Gut microbiota play critical roles in determining health, and the structure and function of these microbiota are dependent on contemporary and historical host-microbe interactions. This application proposes research to understand processes relating to the normal homeostasis between hosts and gut microbes. Gut microbiota establishment and development is dependent on many factors, including innate and adaptive immunity, inter- microbe interactions, and diet. Microbiota composition and stability are crucial to health, and disruption has serve disease and pathogen infection consequences. A balance must be struck between rapid innate immune responses to limit pathogen invasion, while moderating responses against beneficial coevolved mutualists. Questions remain about how host immunity can, (1) maintain long-term associations with host-adapted core microbes, but (2) contribute to microbiota perturbation during development, leading to dysbiosis and health- related functional changes. The bumblebee gut microbiota model in this proposal provides an excellent opportunity to gain a broad understanding of microbiota structure and function determined by host-microbe interactions via innate immunity. The system is: (i) relatively simple, (ii) well described, (iii) unlike other insect models, e.g. Drosophila, reflective of some key human-gut microbiota interactions, and (iv) accessible to experimental manipulation, with available genomic and transcriptomic tools for hosts and microbes. The overarching proposal goal is to test a hypothesis of immune-mediation of the gut microbiota, and elucidate how host innate immunity can both disrupt microbiota structure, with functional consequences, and, together with reciprocal coevolved interactions with microbes, determine long-term dynamics of specific host-microbe associations.
The first aim studies how host immune status (determined by experimental inoculation mimicking pathogenic infection) affects gut microbiota structure and beneficial functioning, to be determined by MiSeq sequencing and an infection protocol to assay the gut microbiota's protective function.
This aim also assesses the persistence of immune-mediated perturbation and the ability of social interactions to resurrect dysbiotic microbiomes. The second main aim focuses on long-term specific associations between hosts and core microbes, and the role of innate immunity in facilitating these interactions. Two non-exclusive hypotheses will be tested: (a) host immune recognition and responses allow the persistence of beneficial core microbes, and (b) long-term associations are facilitated by microbe resistance to host immune effectors. Comparisons will be made between core native host bacteria and those from divergent host lineages in the induction of immune responses on experimental establishment and the ability to resist host immune components. Research on host-microbiota interactions is highly integrative, conceptually and technically. Thus, the proposed research fulfills a primary AREA program goal by exposing undergraduate students to technique-rich research based on a hypothesis driven framework, which will enhance understanding of a topic of clear biomedical importance.

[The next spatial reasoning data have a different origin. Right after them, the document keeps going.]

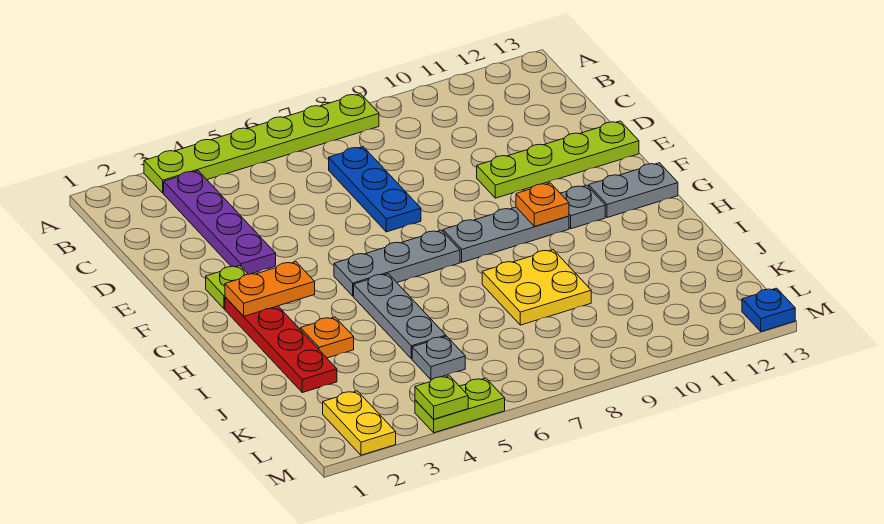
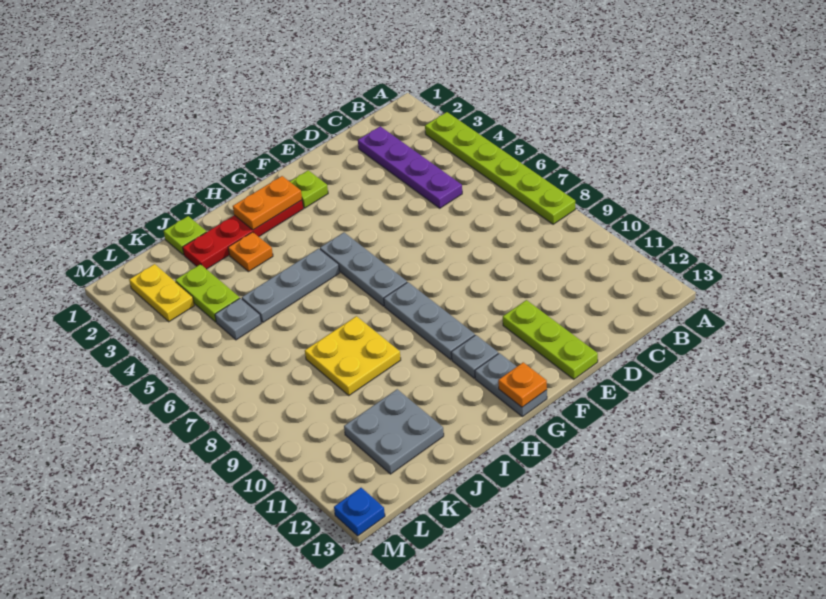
purple 1x4 plate [164,171,276,274] -> purple 1x4 plate turned to [358,126,462,208]
blue 1x3 plate [329,147,421,232] -> none
lime 1x4 plate [477,121,639,198] -> lime 1x3 plate [503,300,598,379]
orange 1x2 plate [225,262,315,316] -> orange 1x2 plate turned to [233,176,302,230]
orange 1x1 plate [516,183,569,226] -> orange 1x1 plate moved to [498,362,547,407]
none -> grey 2x2 plate [344,389,444,474]
yellow 1x2 plate [323,391,396,455] -> yellow 1x2 plate turned to [129,264,194,322]
lime 1x2 plate [415,378,505,433] -> lime 1x2 plate moved to [175,264,240,322]
lime 1x1 plate [415,376,468,419] -> lime 1x1 plate moved to [164,216,206,255]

Relevance to public health: Gut microbiota play critical roles in determining health and wellbeing, and the critical structure and function of these microbiota are dependent on contemporary and historical host-microbe interactions. This research will use a tractable gut microbiota model to establish generalities concerning perturbation of intimate beneficial microbial relationships by host innate immune responses, and the persistence of such reconfigurations and recovery from them. In addition, it will assess the contributions of host immunity and resident microbe resistance in determining long-term specific host-microbe associations.